— Extracted entries —

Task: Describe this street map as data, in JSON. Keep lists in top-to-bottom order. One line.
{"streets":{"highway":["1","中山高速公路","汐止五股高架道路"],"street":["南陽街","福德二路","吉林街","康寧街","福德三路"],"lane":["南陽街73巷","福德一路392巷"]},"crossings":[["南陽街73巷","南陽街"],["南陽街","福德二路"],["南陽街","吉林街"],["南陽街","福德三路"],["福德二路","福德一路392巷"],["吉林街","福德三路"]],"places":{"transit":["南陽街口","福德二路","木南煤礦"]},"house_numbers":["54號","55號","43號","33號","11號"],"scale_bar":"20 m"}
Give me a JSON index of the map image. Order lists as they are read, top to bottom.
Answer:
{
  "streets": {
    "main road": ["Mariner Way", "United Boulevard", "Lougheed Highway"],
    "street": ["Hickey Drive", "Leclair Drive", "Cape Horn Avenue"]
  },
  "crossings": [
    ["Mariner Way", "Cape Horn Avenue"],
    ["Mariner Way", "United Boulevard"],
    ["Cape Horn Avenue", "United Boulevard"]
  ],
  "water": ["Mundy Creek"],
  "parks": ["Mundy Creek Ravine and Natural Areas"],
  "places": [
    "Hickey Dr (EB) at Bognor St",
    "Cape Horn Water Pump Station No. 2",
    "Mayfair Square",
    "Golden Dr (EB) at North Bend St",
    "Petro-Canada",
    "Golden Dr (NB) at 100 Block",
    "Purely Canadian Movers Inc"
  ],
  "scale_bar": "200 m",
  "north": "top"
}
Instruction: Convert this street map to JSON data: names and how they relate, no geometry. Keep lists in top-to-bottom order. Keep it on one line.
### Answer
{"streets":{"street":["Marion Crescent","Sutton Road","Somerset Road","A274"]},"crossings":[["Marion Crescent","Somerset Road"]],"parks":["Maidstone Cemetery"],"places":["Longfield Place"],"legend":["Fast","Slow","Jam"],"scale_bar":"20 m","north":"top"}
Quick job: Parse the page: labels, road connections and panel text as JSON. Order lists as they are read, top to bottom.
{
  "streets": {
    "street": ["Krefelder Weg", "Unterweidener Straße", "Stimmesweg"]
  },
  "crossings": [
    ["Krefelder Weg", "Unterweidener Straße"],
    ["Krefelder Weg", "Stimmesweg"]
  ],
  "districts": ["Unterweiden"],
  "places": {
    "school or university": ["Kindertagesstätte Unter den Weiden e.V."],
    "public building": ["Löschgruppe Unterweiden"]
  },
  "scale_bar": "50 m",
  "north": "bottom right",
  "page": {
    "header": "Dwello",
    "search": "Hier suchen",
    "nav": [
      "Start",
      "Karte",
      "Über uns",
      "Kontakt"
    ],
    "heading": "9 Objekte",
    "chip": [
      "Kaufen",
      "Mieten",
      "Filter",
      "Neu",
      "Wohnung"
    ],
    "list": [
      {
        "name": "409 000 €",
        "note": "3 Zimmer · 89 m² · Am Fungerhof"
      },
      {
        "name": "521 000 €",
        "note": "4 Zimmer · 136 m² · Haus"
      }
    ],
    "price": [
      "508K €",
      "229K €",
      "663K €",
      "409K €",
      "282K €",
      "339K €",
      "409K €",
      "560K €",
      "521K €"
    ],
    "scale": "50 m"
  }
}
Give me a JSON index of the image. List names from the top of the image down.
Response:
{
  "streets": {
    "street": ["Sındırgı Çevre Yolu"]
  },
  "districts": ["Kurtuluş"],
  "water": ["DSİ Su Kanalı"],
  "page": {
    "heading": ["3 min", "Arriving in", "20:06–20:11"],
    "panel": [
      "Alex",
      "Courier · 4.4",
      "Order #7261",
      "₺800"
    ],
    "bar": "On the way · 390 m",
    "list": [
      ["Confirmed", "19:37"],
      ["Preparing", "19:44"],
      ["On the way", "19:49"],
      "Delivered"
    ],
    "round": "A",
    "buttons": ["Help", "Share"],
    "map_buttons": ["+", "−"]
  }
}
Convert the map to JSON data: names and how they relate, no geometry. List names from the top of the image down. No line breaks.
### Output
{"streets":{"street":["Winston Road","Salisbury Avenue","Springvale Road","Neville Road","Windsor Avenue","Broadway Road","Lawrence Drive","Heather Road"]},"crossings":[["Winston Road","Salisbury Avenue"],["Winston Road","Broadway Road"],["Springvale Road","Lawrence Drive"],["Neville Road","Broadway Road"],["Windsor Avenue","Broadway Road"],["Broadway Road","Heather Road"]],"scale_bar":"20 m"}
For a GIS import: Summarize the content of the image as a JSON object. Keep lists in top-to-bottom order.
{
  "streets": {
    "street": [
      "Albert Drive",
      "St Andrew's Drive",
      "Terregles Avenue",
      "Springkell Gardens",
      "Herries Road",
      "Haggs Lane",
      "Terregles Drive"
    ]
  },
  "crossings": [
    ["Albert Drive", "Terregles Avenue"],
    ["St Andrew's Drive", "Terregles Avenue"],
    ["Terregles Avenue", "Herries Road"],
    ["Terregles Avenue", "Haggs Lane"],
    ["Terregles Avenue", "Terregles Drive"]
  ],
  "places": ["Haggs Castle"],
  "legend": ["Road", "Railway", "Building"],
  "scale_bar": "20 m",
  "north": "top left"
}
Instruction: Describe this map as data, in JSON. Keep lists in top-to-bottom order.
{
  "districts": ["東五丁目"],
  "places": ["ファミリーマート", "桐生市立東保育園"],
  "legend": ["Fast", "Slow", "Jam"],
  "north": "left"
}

— Instructions to follow —
Please output the complete listing without any alteration.

— Your solution —
Task: Describe this street map as data, in JSON. Keep lists in top-to-bottom order. One line.
{"streets":{"highway":["1","中山高速公路","汐止五股高架道路"],"street":["南陽街","福德二路","吉林街","康寧街","福德三路"],"lane":["南陽街73巷","福德一路392巷"]},"crossings":[["南陽街73巷","南陽街"],["南陽街","福德二路"],["南陽街","吉林街"],["南陽街","福德三路"],["福德二路","福德一路392巷"],["吉林街","福德三路"]],"places":{"transit":["南陽街口","福德二路","木南煤礦"]},"house_numbers":["54號","55號","43號","33號","11號"],"scale_bar":"20 m"}
Give me a JSON index of the map image. Order lists as they are read, top to bottom.
Answer:
{
  "streets": {
    "main road": ["Mariner Way", "United Boulevard", "Lougheed Highway"],
    "street": ["Hickey Drive", "Leclair Drive", "Cape Horn Avenue"]
  },
  "crossings": [
    ["Mariner Way", "Cape Horn Avenue"],
    ["Mariner Way", "United Boulevard"],
    ["Cape Horn Avenue", "United Boulevard"]
  ],
  "water": ["Mundy Creek"],
  "parks": ["Mundy Creek Ravine and Natural Areas"],
  "places": [
    "Hickey Dr (EB) at Bognor St",
    "Cape Horn Water Pump Station No. 2",
    "Mayfair Square",
    "Golden Dr (EB) at North Bend St",
    "Petro-Canada",
    "Golden Dr (NB) at 100 Block",
    "Purely Canadian Movers Inc"
  ],
  "scale_bar": "200 m",
  "north": "top"
}
Instruction: Convert this street map to JSON data: names and how they relate, no geometry. Keep lists in top-to-bottom order. Keep it on one line.
### Answer
{"streets":{"street":["Marion Crescent","Sutton Road","Somerset Road","A274"]},"crossings":[["Marion Crescent","Somerset Road"]],"parks":["Maidstone Cemetery"],"places":["Longfield Place"],"legend":["Fast","Slow","Jam"],"scale_bar":"20 m","north":"top"}
Quick job: Parse the page: labels, road connections and panel text as JSON. Order lists as they are read, top to bottom.
{
  "streets": {
    "street": ["Krefelder Weg", "Unterweidener Straße", "Stimmesweg"]
  },
  "crossings": [
    ["Krefelder Weg", "Unterweidener Straße"],
    ["Krefelder Weg", "Stimmesweg"]
  ],
  "districts": ["Unterweiden"],
  "places": {
    "school or university": ["Kindertagesstätte Unter den Weiden e.V."],
    "public building": ["Löschgruppe Unterweiden"]
  },
  "scale_bar": "50 m",
  "north": "bottom right",
  "page": {
    "header": "Dwello",
    "search": "Hier suchen",
    "nav": [
      "Start",
      "Karte",
      "Über uns",
      "Kontakt"
    ],
    "heading": "9 Objekte",
    "chip": [
      "Kaufen",
      "Mieten",
      "Filter",
      "Neu",
      "Wohnung"
    ],
    "list": [
      {
        "name": "409 000 €",
        "note": "3 Zimmer · 89 m² · Am Fungerhof"
      },
      {
        "name": "521 000 €",
        "note": "4 Zimmer · 136 m² · Haus"
      }
    ],
    "price": [
      "508K €",
      "229K €",
      "663K €",
      "409K €",
      "282K €",
      "339K €",
      "409K €",
      "560K €",
      "521K €"
    ],
    "scale": "50 m"
  }
}
Give me a JSON index of the image. List names from the top of the image down.
Response:
{
  "streets": {
    "street": ["Sındırgı Çevre Yolu"]
  },
  "districts": ["Kurtuluş"],
  "water": ["DSİ Su Kanalı"],
  "page": {
    "heading": ["3 min", "Arriving in", "20:06–20:11"],
    "panel": [
      "Alex",
      "Courier · 4.4",
      "Order #7261",
      "₺800"
    ],
    "bar": "On the way · 390 m",
    "list": [
      ["Confirmed", "19:37"],
      ["Preparing", "19:44"],
      ["On the way", "19:49"],
      "Delivered"
    ],
    "round": "A",
    "buttons": ["Help", "Share"],
    "map_buttons": ["+", "−"]
  }
}
Convert the map to JSON data: names and how they relate, no geometry. List names from the top of the image down. No line breaks.
### Output
{"streets":{"street":["Winston Road","Salisbury Avenue","Springvale Road","Neville Road","Windsor Avenue","Broadway Road","Lawrence Drive","Heather Road"]},"crossings":[["Winston Road","Salisbury Avenue"],["Winston Road","Broadway Road"],["Springvale Road","Lawrence Drive"],["Neville Road","Broadway Road"],["Windsor Avenue","Broadway Road"],["Broadway Road","Heather Road"]],"scale_bar":"20 m"}
For a GIS import: Summarize the content of the image as a JSON object. Keep lists in top-to-bottom order.
{
  "streets": {
    "street": [
      "Albert Drive",
      "St Andrew's Drive",
      "Terregles Avenue",
      "Springkell Gardens",
      "Herries Road",
      "Haggs Lane",
      "Terregles Drive"
    ]
  },
  "crossings": [
    ["Albert Drive", "Terregles Avenue"],
    ["St Andrew's Drive", "Terregles Avenue"],
    ["Terregles Avenue", "Herries Road"],
    ["Terregles Avenue", "Haggs Lane"],
    ["Terregles Avenue", "Terregles Drive"]
  ],
  "places": ["Haggs Castle"],
  "legend": ["Road", "Railway", "Building"],
  "scale_bar": "20 m",
  "north": "top left"
}
Instruction: Describe this map as data, in JSON. Keep lists in top-to-bottom order.
{
  "districts": ["東五丁目"],
  "places": ["ファミリーマート", "桐生市立東保育園"],
  "legend": ["Fast", "Slow", "Jam"],
  "north": "left"
}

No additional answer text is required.